### Text
=-=-=-=-=
How the precedent was set: Trump waged a sustained pressure campaign against outgoing chair Jerome Powell throughout 2025, publicly demanding rate cuts and threatening to fire Powell. The Department of Justice, under US Attorney for DC Jeanine Pirro, opened a criminal investigation of Powell tied to testimony Powell gave to Congress about cost overruns on a Fed headquarters renovation project. The investigation was widely viewed by financial observers as politically motivated. North Carolina Senator Thom Tillis held up Warsh's confirmation for weeks demanding the DOJ drop the investigation; the investigation was dropped, though Pirro stated she may reopen it. The mechanism is clear: the federal government's prosecutorial apparatus was used to pressure the central bank chair out of office in service of monetary policy demands. This is the central architectural innovation of the Trump II administration applied to a new domain.
=-=-=-=-=
### Excerpted data

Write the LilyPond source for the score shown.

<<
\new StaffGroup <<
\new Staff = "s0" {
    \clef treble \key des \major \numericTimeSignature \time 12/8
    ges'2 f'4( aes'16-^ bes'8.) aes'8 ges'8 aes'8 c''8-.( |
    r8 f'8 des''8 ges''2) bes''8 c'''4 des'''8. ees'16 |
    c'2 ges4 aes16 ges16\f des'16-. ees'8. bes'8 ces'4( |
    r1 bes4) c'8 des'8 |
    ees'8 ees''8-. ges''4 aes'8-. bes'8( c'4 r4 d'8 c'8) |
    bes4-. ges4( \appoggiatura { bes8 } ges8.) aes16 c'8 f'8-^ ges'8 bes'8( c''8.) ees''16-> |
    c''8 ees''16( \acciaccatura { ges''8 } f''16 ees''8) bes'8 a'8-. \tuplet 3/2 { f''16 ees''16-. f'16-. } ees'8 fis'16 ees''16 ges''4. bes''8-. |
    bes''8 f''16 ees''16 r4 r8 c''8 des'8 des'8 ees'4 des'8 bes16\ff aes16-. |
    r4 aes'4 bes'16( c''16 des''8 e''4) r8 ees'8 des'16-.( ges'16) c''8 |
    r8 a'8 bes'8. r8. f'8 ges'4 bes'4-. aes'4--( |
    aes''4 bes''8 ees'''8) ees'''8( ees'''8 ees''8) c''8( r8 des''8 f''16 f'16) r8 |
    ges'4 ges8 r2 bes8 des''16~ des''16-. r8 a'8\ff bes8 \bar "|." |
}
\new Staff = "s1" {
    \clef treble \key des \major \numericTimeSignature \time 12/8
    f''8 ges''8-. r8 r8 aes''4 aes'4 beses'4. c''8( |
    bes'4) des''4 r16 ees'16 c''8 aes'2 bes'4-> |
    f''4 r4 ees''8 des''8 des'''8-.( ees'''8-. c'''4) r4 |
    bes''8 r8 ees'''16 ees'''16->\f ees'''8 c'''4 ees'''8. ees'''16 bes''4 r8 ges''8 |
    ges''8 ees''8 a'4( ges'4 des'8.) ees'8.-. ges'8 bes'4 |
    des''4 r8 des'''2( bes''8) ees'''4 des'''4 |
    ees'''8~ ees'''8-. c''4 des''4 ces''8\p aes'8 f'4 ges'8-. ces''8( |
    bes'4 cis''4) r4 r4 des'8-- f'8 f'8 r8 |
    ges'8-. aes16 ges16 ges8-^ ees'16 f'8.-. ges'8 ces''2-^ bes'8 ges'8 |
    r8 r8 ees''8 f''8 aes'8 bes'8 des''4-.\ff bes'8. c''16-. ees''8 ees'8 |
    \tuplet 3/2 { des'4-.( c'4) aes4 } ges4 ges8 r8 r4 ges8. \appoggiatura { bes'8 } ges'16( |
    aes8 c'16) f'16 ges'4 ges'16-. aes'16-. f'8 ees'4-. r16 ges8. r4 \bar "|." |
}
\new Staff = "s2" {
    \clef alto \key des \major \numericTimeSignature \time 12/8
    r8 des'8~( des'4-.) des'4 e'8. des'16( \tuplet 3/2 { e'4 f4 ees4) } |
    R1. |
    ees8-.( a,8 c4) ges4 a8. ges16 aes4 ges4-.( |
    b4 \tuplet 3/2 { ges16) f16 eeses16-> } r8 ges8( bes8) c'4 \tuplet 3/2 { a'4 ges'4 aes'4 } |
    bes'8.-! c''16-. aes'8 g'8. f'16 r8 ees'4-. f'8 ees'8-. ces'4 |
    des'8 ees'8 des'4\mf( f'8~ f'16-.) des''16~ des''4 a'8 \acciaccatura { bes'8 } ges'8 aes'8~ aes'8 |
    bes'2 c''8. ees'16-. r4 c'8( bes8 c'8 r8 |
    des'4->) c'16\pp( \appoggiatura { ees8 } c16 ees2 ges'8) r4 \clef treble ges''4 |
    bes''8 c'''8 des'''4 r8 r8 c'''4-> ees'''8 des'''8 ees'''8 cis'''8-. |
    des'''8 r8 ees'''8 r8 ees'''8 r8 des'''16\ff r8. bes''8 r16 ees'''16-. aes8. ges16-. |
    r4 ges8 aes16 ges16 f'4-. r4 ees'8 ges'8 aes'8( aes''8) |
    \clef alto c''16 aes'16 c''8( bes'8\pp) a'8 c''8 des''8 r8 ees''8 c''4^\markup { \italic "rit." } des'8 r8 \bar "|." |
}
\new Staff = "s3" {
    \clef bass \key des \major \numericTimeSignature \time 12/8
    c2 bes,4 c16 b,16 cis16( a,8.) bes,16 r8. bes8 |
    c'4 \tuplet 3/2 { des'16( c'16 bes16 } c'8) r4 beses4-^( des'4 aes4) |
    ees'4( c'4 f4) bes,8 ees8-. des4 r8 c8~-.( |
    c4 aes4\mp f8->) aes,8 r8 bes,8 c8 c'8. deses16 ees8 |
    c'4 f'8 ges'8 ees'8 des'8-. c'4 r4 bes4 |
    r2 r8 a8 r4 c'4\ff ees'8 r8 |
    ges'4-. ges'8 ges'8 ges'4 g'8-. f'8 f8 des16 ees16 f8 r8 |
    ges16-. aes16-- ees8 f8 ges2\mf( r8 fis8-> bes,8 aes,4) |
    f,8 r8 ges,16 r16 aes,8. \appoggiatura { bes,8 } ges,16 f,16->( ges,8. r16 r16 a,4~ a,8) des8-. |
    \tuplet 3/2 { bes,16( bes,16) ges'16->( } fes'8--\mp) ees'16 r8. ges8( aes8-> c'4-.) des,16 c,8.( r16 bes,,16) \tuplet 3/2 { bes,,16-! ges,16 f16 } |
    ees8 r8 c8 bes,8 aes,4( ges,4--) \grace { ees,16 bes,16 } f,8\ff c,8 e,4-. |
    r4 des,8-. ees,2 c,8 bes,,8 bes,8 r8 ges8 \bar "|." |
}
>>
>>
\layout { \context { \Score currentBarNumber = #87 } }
=-=-=-=-=
### Task details
Write what comes next in the text on the pressure campaign against Fed chair Jerome Powell, beginning after its final sentence.

### Result for this exercise
The unusual Powell holdover: Powell's term as chair ends Friday, but Powell is not leaving the Fed. He is staying on the Board of Governors — a position he holds until 2028 — specifically to maintain influence over monetary policy and to safeguard the institution's structure. This is the first time in nearly 80 years that an outgoing Fed chair has remained on the board rather than departing. Powell stated explicitly that he will not leave the board until the DOJ investigation is "fully resolved with transparency and finality." The outgoing Fed chair is staying in place as a structural counterweight to Trump's selected replacement. This is itself a sign of how serious the institutional damage is — Powell is using the only remaining tool he has to constrain political capture of the Fed.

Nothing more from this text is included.